┏━━

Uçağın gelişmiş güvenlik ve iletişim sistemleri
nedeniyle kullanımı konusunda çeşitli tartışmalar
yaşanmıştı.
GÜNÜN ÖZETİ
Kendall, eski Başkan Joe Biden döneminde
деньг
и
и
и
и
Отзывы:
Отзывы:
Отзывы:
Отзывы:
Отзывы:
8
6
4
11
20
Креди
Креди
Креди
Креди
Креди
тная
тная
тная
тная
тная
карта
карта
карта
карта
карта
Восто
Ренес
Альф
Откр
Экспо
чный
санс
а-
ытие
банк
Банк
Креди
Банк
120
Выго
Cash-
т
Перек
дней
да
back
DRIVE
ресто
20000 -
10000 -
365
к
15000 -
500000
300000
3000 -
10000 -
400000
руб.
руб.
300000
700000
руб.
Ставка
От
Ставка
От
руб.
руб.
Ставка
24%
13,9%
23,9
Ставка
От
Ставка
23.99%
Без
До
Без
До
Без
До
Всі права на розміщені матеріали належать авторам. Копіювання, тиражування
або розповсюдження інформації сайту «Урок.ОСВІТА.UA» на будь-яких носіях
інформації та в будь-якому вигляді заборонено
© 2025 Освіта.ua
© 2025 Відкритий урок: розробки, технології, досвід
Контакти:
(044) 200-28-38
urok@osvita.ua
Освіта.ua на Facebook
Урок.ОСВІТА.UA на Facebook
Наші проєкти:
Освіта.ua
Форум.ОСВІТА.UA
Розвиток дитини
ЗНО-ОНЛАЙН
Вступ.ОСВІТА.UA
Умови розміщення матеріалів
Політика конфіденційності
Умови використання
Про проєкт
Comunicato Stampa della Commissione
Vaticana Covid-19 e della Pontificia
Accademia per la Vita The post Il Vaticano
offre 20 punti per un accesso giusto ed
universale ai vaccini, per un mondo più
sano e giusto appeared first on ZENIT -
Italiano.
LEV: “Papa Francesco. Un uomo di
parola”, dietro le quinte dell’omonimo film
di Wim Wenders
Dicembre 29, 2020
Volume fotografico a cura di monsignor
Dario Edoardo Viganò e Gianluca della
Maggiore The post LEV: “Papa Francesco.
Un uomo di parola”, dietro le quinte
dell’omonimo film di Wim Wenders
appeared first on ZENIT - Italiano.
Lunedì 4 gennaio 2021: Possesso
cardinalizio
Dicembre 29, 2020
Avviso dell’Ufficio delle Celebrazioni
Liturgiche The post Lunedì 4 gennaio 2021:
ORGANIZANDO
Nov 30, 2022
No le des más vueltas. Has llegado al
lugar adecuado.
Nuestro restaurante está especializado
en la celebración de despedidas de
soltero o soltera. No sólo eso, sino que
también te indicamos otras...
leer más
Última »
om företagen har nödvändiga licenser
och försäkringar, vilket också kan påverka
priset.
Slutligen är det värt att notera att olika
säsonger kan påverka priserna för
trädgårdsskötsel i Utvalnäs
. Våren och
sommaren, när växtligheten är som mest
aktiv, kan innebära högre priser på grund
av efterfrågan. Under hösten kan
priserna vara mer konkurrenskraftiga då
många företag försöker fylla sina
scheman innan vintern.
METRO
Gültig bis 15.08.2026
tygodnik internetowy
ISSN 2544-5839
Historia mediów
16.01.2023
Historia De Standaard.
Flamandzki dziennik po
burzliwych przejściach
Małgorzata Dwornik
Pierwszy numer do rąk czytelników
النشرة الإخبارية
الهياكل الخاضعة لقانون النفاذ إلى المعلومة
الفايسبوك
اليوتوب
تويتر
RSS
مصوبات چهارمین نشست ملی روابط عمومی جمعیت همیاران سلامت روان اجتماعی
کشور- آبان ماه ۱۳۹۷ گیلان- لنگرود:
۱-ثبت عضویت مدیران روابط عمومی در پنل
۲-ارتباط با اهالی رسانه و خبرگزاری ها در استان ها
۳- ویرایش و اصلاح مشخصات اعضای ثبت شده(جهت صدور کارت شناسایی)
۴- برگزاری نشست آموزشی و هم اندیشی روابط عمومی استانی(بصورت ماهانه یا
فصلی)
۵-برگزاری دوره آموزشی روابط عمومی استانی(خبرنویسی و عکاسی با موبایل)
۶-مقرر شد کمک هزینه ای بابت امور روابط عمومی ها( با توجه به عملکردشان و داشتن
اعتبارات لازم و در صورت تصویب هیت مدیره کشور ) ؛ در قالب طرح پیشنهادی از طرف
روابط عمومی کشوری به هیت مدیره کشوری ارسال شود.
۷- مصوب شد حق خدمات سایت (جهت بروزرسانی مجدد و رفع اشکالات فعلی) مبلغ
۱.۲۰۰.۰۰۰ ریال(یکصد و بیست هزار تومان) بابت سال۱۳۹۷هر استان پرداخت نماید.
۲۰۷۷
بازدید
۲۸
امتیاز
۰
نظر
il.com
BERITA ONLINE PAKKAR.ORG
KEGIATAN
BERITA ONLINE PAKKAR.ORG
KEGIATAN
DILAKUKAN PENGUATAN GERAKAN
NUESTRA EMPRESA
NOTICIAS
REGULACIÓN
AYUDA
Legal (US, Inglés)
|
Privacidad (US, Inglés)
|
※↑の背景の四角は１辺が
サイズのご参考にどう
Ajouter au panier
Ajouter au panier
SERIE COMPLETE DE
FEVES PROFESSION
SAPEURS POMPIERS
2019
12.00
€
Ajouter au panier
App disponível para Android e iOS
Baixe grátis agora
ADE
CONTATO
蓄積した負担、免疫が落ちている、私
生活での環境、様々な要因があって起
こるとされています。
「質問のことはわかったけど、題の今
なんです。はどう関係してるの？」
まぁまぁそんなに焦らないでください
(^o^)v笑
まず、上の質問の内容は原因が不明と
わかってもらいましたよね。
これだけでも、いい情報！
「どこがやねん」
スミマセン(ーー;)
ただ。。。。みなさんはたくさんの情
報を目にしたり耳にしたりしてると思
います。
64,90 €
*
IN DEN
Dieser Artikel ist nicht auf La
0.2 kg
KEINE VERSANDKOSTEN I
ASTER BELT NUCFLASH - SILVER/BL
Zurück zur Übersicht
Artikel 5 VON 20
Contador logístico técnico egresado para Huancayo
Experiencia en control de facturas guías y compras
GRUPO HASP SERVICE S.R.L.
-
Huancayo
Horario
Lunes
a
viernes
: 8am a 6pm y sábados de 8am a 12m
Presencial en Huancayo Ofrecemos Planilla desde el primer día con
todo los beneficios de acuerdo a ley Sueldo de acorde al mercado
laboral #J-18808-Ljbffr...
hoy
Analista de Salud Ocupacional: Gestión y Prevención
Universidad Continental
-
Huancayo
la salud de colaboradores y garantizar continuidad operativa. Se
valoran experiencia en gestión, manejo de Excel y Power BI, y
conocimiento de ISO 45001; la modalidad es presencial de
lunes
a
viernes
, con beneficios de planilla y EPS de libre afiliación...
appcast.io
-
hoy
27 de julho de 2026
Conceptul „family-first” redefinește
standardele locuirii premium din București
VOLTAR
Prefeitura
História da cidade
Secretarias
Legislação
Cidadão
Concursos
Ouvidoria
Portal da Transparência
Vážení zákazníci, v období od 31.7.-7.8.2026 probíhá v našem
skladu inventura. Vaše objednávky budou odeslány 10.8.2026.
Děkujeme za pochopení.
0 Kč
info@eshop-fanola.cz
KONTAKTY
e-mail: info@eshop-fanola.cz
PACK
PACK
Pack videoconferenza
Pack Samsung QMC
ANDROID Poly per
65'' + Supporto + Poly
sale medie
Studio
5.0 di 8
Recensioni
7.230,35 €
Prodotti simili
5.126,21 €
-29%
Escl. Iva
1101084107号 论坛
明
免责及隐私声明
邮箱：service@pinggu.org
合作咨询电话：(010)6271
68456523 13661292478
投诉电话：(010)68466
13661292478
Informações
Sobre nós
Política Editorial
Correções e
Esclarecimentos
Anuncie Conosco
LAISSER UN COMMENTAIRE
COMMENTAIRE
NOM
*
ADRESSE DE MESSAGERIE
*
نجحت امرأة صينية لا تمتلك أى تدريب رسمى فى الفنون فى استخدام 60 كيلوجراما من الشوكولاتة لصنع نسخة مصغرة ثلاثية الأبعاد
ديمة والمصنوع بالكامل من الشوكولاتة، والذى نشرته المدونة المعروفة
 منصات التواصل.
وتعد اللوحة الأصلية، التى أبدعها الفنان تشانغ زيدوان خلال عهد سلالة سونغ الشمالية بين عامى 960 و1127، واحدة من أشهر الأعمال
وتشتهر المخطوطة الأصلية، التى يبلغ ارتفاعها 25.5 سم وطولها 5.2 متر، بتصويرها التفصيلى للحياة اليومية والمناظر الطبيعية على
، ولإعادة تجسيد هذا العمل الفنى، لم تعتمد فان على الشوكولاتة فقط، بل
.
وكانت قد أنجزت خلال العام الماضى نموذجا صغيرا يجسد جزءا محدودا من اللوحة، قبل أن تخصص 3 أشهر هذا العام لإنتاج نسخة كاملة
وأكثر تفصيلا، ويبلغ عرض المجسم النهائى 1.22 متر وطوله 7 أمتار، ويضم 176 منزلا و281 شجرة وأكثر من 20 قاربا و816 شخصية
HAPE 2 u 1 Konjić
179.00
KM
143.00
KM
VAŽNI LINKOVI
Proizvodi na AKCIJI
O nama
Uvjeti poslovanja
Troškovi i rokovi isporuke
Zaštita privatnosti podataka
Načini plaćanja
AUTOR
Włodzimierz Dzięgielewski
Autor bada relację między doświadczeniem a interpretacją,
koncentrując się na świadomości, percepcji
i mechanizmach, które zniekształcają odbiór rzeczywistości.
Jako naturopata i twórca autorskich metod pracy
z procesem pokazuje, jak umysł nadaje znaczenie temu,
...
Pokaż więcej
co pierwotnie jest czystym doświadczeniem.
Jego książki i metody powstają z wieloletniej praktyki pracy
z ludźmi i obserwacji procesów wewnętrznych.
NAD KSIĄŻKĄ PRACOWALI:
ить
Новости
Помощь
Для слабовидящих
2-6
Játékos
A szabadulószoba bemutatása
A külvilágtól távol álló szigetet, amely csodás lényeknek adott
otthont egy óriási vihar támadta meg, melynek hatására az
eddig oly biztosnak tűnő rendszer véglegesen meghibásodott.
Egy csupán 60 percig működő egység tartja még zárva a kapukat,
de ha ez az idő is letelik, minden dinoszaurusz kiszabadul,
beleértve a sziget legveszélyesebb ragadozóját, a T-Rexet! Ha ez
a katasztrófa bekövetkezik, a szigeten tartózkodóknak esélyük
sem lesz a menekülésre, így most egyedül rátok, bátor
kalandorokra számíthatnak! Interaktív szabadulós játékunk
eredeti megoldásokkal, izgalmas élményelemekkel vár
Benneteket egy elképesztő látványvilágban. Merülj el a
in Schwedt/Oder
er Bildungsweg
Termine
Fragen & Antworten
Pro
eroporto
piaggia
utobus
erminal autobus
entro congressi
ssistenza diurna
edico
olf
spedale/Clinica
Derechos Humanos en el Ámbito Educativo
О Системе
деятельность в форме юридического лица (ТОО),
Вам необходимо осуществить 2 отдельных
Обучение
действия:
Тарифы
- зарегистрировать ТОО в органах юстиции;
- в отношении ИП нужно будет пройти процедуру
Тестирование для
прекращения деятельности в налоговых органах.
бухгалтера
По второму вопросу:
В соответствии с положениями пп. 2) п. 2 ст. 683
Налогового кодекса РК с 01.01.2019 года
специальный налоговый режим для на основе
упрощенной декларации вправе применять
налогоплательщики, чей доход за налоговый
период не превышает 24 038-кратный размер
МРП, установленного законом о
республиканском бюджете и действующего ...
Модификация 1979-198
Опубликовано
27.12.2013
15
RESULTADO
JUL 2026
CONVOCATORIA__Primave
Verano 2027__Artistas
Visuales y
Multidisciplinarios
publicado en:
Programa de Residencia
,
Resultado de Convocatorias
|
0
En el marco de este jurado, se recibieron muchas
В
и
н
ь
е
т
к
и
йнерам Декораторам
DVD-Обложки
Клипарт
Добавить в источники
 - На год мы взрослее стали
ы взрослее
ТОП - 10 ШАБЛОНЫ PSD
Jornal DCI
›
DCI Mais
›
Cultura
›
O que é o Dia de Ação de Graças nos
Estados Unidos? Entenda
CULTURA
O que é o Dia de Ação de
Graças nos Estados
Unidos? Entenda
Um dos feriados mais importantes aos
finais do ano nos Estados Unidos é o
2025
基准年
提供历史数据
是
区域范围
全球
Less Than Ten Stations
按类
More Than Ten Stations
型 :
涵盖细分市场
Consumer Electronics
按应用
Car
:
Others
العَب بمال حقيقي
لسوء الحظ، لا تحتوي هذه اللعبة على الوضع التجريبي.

┗━━

-- Exercise objective --
Please tally the lines above that include the word "بابت" and answer with the number by itself.

-- Answer box --
2